[Collected data]
================================

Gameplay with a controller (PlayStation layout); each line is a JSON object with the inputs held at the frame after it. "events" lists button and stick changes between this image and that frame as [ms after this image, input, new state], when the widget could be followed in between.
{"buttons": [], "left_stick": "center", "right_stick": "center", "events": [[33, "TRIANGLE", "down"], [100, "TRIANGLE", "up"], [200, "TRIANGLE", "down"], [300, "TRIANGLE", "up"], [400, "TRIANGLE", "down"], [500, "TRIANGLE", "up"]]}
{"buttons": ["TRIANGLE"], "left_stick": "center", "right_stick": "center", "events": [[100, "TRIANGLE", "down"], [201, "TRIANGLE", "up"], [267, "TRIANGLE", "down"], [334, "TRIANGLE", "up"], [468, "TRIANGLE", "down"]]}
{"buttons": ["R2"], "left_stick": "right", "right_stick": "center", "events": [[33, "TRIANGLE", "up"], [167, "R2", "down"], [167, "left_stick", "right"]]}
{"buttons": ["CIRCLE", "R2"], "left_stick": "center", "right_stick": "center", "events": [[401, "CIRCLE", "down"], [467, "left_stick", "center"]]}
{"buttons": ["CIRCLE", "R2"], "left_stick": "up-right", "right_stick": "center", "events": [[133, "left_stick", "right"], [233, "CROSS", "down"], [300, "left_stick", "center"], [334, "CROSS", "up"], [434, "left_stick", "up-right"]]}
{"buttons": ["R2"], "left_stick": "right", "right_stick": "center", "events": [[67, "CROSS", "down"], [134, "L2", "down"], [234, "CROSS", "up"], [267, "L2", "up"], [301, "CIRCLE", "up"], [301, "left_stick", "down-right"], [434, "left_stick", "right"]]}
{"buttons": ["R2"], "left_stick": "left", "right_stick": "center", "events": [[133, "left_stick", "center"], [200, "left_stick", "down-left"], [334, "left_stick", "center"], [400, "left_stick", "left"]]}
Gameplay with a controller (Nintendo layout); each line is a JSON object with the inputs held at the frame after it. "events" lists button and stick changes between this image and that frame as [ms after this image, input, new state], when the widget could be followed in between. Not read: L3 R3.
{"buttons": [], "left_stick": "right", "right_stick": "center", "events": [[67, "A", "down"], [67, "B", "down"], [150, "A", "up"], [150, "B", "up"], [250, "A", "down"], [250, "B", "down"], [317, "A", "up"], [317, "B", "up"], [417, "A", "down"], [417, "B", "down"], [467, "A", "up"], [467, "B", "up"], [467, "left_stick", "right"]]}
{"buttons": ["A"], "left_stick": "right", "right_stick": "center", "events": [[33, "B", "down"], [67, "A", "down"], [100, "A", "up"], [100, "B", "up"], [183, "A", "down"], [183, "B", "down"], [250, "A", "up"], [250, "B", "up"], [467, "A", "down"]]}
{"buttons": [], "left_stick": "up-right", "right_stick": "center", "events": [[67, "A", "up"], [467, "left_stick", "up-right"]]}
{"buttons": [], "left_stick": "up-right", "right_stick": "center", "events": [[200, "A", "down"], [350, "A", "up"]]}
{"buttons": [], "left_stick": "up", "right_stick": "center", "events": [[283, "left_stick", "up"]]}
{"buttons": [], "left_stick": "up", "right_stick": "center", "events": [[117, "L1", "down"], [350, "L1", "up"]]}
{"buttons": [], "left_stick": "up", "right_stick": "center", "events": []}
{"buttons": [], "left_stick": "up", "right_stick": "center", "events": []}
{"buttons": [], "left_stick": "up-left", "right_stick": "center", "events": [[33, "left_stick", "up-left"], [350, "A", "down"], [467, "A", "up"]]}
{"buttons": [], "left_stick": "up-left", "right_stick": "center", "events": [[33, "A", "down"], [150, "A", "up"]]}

================================

Set down all of the lines above without altering a word.

» Written response
Gameplay with a controller (PlayStation layout); each line is a JSON object with the inputs held at the frame after it. "events" lists button and stick changes between this image and that frame as [ms after this image, input, new state], when the widget could be followed in between.
{"buttons": [], "left_stick": "center", "right_stick": "center", "events": [[33, "TRIANGLE", "down"], [100, "TRIANGLE", "up"], [200, "TRIANGLE", "down"], [300, "TRIANGLE", "up"], [400, "TRIANGLE", "down"], [500, "TRIANGLE", "up"]]}
{"buttons": ["TRIANGLE"], "left_stick": "center", "right_stick": "center", "events": [[100, "TRIANGLE", "down"], [201, "TRIANGLE", "up"], [267, "TRIANGLE", "down"], [334, "TRIANGLE", "up"], [468, "TRIANGLE", "down"]]}
{"buttons": ["R2"], "left_stick": "right", "right_stick": "center", "events": [[33, "TRIANGLE", "up"], [167, "R2", "down"], [167, "left_stick", "right"]]}
{"buttons": ["CIRCLE", "R2"], "left_stick": "center", "right_stick": "center", "events": [[401, "CIRCLE", "down"], [467, "left_stick", "center"]]}
{"buttons": ["CIRCLE", "R2"], "left_stick": "up-right", "right_stick": "center", "events": [[133, "left_stick", "right"], [233, "CROSS", "down"], [300, "left_stick", "center"], [334, "CROSS", "up"], [434, "left_stick", "up-right"]]}
{"buttons": ["R2"], "left_stick": "right", "right_stick": "center", "events": [[67, "CROSS", "down"], [134, "L2", "down"], [234, "CROSS", "up"], [267, "L2", "up"], [301, "CIRCLE", "up"], [301, "left_stick", "down-right"], [434, "left_stick", "right"]]}
{"buttons": ["R2"], "left_stick": "left", "right_stick": "center", "events": [[133, "left_stick", "center"], [200, "left_stick", "down-left"], [334, "left_stick", "center"], [400, "left_stick", "left"]]}
Gameplay with a controller (Nintendo layout); each line is a JSON object with the inputs held at the frame after it. "events" lists button and stick changes between this image and that frame as [ms after this image, input, new state], when the widget could be followed in between. Not read: L3 R3.
{"buttons": [], "left_stick": "right", "right_stick": "center", "events": [[67, "A", "down"], [67, "B", "down"], [150, "A", "up"], [150, "B", "up"], [250, "A", "down"], [250, "B", "down"], [317, "A", "up"], [317, "B", "up"], [417, "A", "down"], [417, "B", "down"], [467, "A", "up"], [467, "B", "up"], [467, "left_stick", "right"]]}
{"buttons": ["A"], "left_stick": "right", "right_stick": "center", "events": [[33, "B", "down"], [67, "A", "down"], [100, "A", "up"], [100, "B", "up"], [183, "A", "down"], [183, "B", "down"], [250, "A", "up"], [250, "B", "up"], [467, "A", "down"]]}
{"buttons": [], "left_stick": "up-right", "right_stick": "center", "events": [[67, "A", "up"], [467, "left_stick", "up-right"]]}
{"buttons": [], "left_stick": "up-right", "right_stick": "center", "events": [[200, "A", "down"], [350, "A", "up"]]}
{"buttons": [], "left_stick": "up", "right_stick": "center", "events": [[283, "left_stick", "up"]]}
{"buttons": [], "left_stick": "up", "right_stick": "center", "events": [[117, "L1", "down"], [350, "L1", "up"]]}
{"buttons": [], "left_stick": "up", "right_stick": "center", "events": []}
{"buttons": [], "left_stick": "up", "right_stick": "center", "events": []}
{"buttons": [], "left_stick": "up-left", "right_stick": "center", "events": [[33, "left_stick", "up-left"], [350, "A", "down"], [467, "A", "up"]]}
{"buttons": [], "left_stick": "up-left", "right_stick": "center", "events": [[33, "A", "down"], [150, "A", "up"]]}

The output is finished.